Ex-jail boss claims prison service discriminated against her for being a lesbian

News

The former boss of an open prison is now suing the service over claims she was discriminated against because she is a lesbian.

Sharon Jefcut, then Sharon Williams, was the governor of HMP Ford in West Sussex when around 40 inmates went on a drunken New Year’s Day rampage in 2011, causing around £5million of damage.

The inmates had been bingeing on smuggled champagne, brandy, whisky and vodka at the Category D prison before the ‘unprecedented’ riot which saw it set on fire.

It emerged shortly afterwards that Sharon Jefcut had split with her husband and was in a relationship with prison officer Jackie Jefcut.

Ms Jefcut is suing the prison service for disability discrimination, sexual orientation discrimination and victimisation, which she says occurred from 2013 until she took ill health retirement in June 2018.

There is however no suggestion the riot had any bearing on Ms Jefcut’s alleged treatment.

At an employment tribunal in London yesterday a panel of judges refused the prison service’s application to strike out Ms Jefcut’s case, but said it had a “low chance of success”.

The tribunal heard Ms Jefcut’s claims have technically been made out of time – although a judge can agree to extend the time limits to still consider them.

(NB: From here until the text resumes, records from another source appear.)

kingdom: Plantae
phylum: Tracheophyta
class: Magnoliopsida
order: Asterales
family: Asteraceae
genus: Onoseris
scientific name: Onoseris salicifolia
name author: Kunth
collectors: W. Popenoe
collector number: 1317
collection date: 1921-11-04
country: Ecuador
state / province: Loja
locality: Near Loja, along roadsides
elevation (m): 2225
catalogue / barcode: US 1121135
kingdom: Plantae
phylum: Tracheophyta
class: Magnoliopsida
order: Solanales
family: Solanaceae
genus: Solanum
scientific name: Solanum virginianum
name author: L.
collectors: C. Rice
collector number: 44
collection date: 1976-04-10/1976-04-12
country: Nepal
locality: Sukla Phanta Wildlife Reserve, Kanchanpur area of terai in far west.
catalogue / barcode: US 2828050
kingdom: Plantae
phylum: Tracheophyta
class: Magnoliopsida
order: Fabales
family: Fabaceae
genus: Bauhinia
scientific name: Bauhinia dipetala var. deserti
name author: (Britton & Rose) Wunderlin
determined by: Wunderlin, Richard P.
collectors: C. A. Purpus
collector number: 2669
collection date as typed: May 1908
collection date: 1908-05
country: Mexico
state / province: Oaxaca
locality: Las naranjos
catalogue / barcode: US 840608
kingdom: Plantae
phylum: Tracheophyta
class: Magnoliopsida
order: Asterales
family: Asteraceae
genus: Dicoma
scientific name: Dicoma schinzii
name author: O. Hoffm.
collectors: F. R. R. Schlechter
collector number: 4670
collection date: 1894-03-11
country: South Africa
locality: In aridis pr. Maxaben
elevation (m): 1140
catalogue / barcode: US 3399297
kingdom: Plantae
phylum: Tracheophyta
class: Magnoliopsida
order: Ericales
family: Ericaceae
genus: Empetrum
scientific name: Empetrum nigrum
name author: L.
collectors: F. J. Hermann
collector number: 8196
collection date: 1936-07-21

The panel ruled Ms Jefcut will need to pay a deposit if she wishes to proceed with the case – but it could make her liable to pay the prison service’s legal costs if she loses.

Giving evidence, Ms Jefcut told the tribunal: “I do acknowledge that some of the issues I raise go back a considerable time but they have been prevailing all the way through those four years.

“It’s been a continual build of comments and things that have been said and I believe that’s impacted on how I have been treated throughout that period of time.

“Up until the point I left the service and afterwards, there were a number of outstanding issues at the time of my leaving.

“In terms of my ability to bring anything to the court, it was limited in terms of my mental health and how I was emotionally and mentally able to present anything or even see what was happening to me.

“I was unaware of what was happening around me a lot of the time, feelings of upset, fear, just wanting to keep my head down and carry on. I was looking for support and wanting to stay at work and feel safe at that job.”

Alex Line, representing the prison service, said: “The claims in broad terms relate to disability discrimination, sexual orientation discrimination and there’s also a victimisation claim. An unfair dismissal claim was withdrawn.

“Ms Jefcut contacted ACAS in September 2019, so it is the respondent’s submission that your only view can be these are allegations are out of time by a considerable margin, bearing in mind the three-month time limit.”

It was said that most of the claims relate to emails sent by a manager called Steven O’Connell in April 2016, which Ms Jefcut discovered in September 2018 through a subject access request.

A subject access request allows a person to be given personal information about themselves held by an organisation.

Ms Jefcut added: “Mr O’Connell held the belief that I was going to take the service to court on the grounds of my sexual orientation and comments that he made up to the highest level of the service.

“I believe this impacted on the way I was treated and managed and to the fact that I was really quite unwell and it was perceived that I was difficult to manage.”

Employment judge Emma Burns said: “We feel unable to make a finding that the claim has no reasonable prospect of success.

“All the allegations are significantly out of time but when allegations are made of disability discrimination we do have the power to extend time on a just and equitable basis.

“We don’t feel confident there are no prospects of success, however we do feel confident there is a weak prospect of success.

“We are not saying that you can’t proceed, we are just saying if you proceed we don’t think you will win but it’s your choice. What we urge you to do is to go get some independent legal advice.”

The full hearing was adjourned to allow Ms Jefcut to pay the deposit of a confidential sum.